CONSIGNE —
Recopiez les lignes depuis la toute première jusqu'à celle contenant « peril of a digital ecosystem for the planet », celle-ci incluse. Veuillez y remplacer « digital ecosystem » par « digital network » sans rien modifier d'autre.

DONNÉES FOURNIES —
┌──

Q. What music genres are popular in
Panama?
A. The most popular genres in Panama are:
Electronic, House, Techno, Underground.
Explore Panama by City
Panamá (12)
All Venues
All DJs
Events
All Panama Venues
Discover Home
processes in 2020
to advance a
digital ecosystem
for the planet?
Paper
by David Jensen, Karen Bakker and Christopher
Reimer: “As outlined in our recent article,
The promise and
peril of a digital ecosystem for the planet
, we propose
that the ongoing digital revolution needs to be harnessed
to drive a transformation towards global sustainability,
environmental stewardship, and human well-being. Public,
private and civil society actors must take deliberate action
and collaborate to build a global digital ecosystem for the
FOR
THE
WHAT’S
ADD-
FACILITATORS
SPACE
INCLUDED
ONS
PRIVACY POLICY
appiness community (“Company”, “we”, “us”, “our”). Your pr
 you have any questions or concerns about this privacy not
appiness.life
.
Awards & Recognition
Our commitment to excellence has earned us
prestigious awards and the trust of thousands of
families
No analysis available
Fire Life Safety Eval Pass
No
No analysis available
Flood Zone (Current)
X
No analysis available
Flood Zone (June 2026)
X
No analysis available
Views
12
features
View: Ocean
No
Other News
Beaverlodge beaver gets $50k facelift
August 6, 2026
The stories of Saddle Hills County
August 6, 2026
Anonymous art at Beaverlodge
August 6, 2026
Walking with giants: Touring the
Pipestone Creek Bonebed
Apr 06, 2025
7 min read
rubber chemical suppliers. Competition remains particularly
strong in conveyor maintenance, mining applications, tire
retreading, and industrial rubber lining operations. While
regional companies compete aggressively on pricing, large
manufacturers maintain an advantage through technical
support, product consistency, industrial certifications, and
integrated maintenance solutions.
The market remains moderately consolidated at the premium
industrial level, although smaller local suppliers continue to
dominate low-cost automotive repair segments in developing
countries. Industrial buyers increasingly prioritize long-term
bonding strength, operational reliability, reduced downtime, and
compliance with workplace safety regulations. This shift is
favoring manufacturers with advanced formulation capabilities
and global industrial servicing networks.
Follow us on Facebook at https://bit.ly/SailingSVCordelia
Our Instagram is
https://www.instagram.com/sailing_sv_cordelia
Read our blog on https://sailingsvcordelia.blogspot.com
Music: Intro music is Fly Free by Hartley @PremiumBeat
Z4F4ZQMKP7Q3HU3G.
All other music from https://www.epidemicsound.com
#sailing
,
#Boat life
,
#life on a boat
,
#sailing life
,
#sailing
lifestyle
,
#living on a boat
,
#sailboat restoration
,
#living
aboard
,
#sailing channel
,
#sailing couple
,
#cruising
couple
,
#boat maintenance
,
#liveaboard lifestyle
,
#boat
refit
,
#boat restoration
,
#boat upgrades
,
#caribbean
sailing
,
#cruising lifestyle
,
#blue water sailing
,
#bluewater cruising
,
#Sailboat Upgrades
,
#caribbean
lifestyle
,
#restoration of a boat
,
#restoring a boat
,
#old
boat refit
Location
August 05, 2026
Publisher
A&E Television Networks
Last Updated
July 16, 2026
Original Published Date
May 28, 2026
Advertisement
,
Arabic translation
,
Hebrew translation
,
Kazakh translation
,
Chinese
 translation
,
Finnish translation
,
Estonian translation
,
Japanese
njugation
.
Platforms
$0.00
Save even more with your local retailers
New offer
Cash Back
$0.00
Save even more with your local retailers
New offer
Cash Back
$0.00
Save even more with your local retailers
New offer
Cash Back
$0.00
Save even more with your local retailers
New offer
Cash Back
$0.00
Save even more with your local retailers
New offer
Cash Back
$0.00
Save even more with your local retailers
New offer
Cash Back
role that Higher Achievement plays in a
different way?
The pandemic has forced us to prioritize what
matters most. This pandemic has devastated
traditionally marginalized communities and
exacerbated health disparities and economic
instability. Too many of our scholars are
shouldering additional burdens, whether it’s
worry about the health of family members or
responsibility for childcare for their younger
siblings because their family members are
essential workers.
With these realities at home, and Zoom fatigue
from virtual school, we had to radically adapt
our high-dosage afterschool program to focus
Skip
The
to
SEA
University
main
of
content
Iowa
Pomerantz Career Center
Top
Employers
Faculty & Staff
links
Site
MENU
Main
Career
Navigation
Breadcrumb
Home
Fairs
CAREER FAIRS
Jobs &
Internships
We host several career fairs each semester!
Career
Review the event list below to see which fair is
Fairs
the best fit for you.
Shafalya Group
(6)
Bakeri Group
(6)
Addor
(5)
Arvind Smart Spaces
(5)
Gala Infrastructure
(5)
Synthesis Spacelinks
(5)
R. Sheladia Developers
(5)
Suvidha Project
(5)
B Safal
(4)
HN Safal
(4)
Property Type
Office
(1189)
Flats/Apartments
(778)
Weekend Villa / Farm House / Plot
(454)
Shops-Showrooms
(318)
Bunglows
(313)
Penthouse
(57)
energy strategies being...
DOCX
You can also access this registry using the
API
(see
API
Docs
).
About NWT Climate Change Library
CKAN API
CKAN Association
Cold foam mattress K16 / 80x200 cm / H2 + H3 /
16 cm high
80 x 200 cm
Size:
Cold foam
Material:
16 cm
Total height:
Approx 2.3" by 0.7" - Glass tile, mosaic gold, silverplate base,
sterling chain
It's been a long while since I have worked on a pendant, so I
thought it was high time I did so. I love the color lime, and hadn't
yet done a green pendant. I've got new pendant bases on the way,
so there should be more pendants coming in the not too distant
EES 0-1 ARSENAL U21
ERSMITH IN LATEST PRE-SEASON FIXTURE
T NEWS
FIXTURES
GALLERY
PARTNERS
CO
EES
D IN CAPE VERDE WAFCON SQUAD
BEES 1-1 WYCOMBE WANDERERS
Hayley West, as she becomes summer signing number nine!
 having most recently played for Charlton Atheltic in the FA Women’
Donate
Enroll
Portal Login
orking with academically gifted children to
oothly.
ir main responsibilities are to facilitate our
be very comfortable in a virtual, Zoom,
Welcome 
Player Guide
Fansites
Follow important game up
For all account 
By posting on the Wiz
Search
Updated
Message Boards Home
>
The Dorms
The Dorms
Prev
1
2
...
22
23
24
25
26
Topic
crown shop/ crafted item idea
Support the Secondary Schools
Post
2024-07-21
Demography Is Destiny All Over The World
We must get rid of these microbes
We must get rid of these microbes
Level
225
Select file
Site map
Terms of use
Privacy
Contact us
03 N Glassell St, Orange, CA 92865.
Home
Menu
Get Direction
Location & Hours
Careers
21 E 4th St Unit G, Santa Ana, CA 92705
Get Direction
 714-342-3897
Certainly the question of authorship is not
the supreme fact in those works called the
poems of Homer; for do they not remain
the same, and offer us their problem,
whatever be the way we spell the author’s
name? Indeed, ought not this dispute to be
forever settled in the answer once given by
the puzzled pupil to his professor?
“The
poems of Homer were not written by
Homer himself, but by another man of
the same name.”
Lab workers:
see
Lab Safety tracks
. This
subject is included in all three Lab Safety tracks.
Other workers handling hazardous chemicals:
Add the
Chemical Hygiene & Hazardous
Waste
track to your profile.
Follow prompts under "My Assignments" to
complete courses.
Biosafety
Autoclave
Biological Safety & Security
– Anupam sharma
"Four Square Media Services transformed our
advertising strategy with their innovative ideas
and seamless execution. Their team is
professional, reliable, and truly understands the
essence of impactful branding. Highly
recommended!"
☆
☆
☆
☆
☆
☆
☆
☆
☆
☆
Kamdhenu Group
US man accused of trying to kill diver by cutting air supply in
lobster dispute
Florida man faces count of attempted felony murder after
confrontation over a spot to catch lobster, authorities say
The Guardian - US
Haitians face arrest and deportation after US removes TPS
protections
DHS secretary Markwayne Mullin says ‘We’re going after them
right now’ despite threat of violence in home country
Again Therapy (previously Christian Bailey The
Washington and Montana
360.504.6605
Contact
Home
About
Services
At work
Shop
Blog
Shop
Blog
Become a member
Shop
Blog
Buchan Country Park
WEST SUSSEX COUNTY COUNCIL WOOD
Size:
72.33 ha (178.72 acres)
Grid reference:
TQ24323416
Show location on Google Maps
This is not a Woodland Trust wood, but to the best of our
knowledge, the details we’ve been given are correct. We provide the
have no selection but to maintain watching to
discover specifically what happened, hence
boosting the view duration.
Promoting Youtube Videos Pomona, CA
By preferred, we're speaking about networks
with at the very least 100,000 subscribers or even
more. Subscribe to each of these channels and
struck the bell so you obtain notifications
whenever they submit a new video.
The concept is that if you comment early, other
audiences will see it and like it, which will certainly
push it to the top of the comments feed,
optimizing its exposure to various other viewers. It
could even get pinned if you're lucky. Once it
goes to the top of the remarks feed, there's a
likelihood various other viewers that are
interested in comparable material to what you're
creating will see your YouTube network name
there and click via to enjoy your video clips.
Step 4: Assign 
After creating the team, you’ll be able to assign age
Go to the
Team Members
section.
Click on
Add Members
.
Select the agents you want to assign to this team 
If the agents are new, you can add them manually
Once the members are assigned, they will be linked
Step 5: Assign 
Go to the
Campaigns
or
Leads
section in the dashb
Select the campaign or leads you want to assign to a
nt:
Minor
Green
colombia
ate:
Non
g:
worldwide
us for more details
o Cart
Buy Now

└──

CORRIGÉ —
Q. What music genres are popular in
Panama?
A. The most popular genres in Panama are:
Electronic, House, Techno, Underground.
Explore Panama by City
Panamá (12)
All Venues
All DJs
Events
All Panama Venues
Discover Home
processes in 2020
to advance a
digital network
for the planet?
Paper
by David Jensen, Karen Bakker and Christopher
Reimer: “As outlined in our recent article,
The promise and
peril of a digital network for the planet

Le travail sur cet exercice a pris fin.